Go through the data and copy each line where the string "pinky" appears.

Pictured people or hands with joints:
====

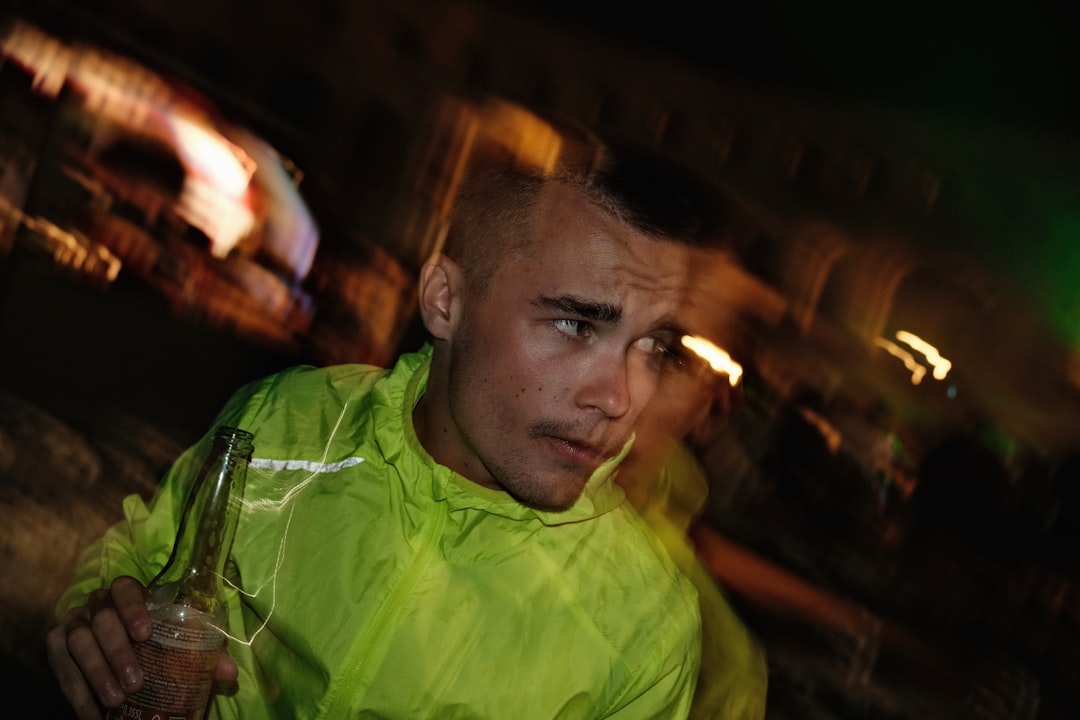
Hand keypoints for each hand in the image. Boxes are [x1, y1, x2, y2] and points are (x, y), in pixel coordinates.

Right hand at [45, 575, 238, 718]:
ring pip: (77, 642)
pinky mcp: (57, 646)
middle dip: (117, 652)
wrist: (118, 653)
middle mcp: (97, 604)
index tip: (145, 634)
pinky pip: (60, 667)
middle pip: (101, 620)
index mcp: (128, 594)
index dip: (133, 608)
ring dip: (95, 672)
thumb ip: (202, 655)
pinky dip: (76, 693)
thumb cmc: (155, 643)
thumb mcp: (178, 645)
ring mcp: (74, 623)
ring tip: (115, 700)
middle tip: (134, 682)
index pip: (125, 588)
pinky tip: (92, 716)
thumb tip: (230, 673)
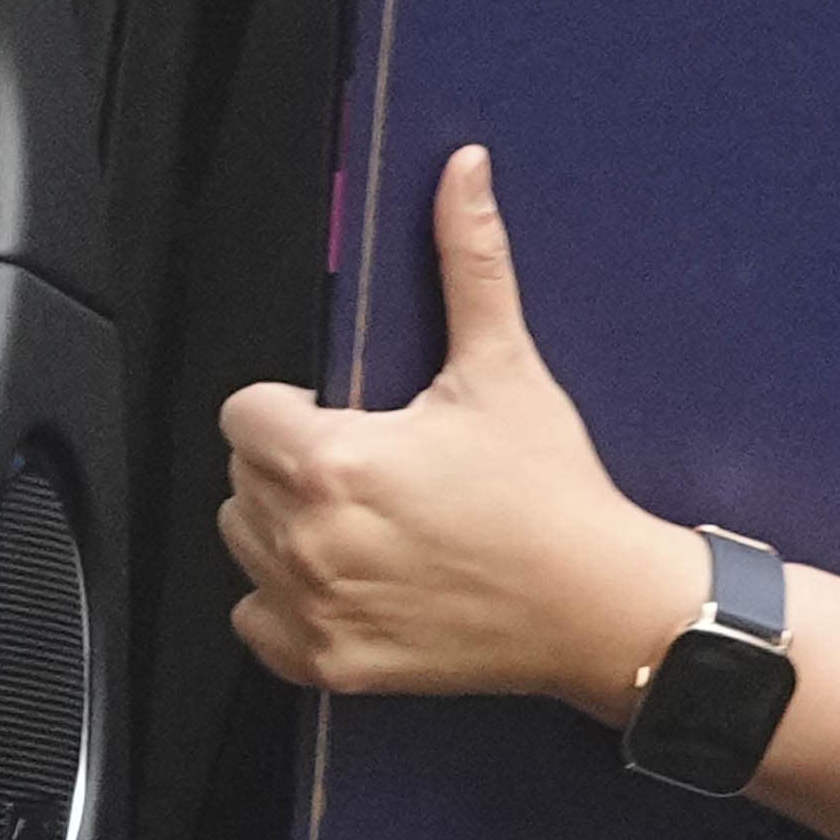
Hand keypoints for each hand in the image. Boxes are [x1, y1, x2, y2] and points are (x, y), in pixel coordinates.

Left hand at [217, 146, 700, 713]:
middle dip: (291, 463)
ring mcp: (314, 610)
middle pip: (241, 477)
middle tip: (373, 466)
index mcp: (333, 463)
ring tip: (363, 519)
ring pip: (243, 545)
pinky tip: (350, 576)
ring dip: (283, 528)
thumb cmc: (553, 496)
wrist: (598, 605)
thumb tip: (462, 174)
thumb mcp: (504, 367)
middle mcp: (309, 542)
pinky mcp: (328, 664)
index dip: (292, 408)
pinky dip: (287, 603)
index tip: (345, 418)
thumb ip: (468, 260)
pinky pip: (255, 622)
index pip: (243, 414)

====

### [Your response]
pinky mcp: (57, 646)
pinky pip: (60, 667)
pinky dip: (76, 693)
pinky tip: (92, 716)
pinky tip: (350, 576)
pinky mcp: (328, 664)
pinky dip: (287, 603)
pinky pip: (255, 622)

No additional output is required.